SOURCE MATERIAL >>
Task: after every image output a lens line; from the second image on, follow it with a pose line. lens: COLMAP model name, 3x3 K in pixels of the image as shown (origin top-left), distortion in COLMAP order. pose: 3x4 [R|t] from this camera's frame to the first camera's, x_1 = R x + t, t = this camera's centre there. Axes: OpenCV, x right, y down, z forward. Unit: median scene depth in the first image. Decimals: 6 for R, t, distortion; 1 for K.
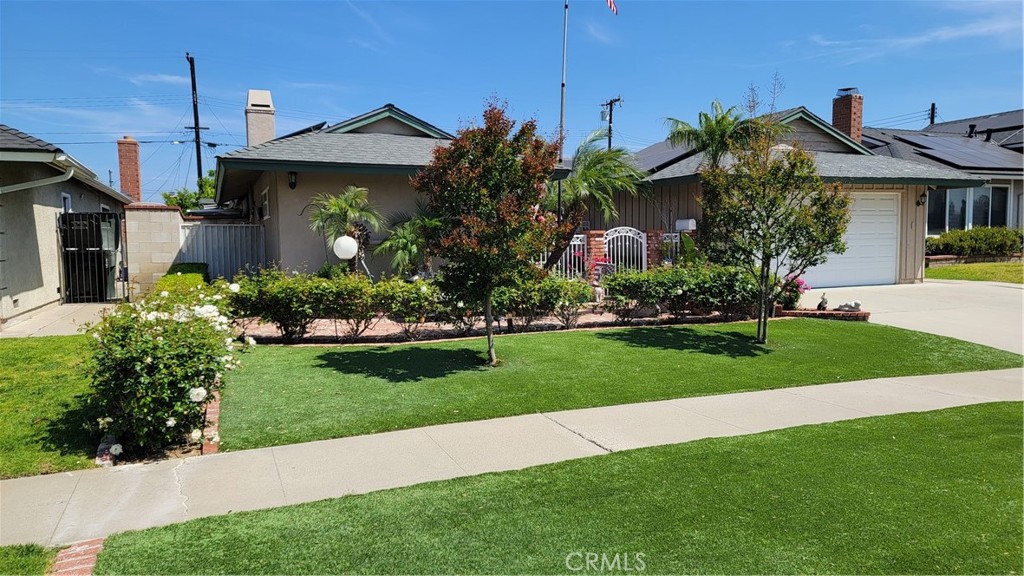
lens RADIAL K [[723.9, 0, 511.9], [0, 723.9, 297.7], [0, 0, 1]] dist [0.068924, -0.008484]
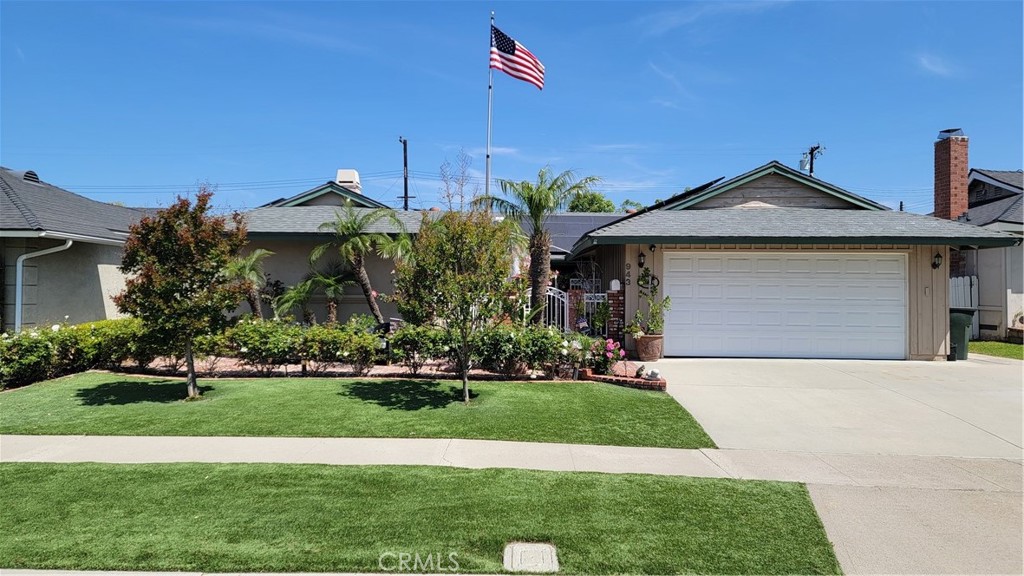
lens RADIAL K [[723.9, 0, 512.2], [0, 723.9, 281.2], [0, 0, 1]] dist [0.068924, -0.008484]
pose [[0.912272, 0.014086, -0.409343, 0.529163], [-0.052882, 0.995094, -0.083611, -0.016088], [0.406157, 0.097922, 0.908541, 0.045093]]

EXERCISE AIM >> Set down every line of the data above character for character, omitting the pictures.

RESULT >>
Task: after every image output a lens line; from the second image on, follow it with a pose line. lens: COLMAP model name, 3x3 K in pixels of the image as shown (origin top-left), distortion in COLMAP order. pose: 3x4 [R|t] from this camera's frame to the first camera's, x_1 = R x + t, t = this camera's centre there. Axes: OpenCV, x right, y down, z forward. Unit: median scene depth in the first image. Decimals: 6 for R, t, distortion; 1 for K.
lens RADIAL K [[723.9, 0, 511.9], [0, 723.9, 297.7], [0, 0, 1]] dist [0.068924, -0.008484]
lens RADIAL K [[723.9, 0, 512.2], [0, 723.9, 281.2], [0, 0, 1]] dist [0.068924, -0.008484]
pose [[0.912272, 0.014086, -0.409343, 0.529163], [-0.052882, 0.995094, -0.083611, -0.016088], [0.406157, 0.097922, 0.908541, 0.045093]]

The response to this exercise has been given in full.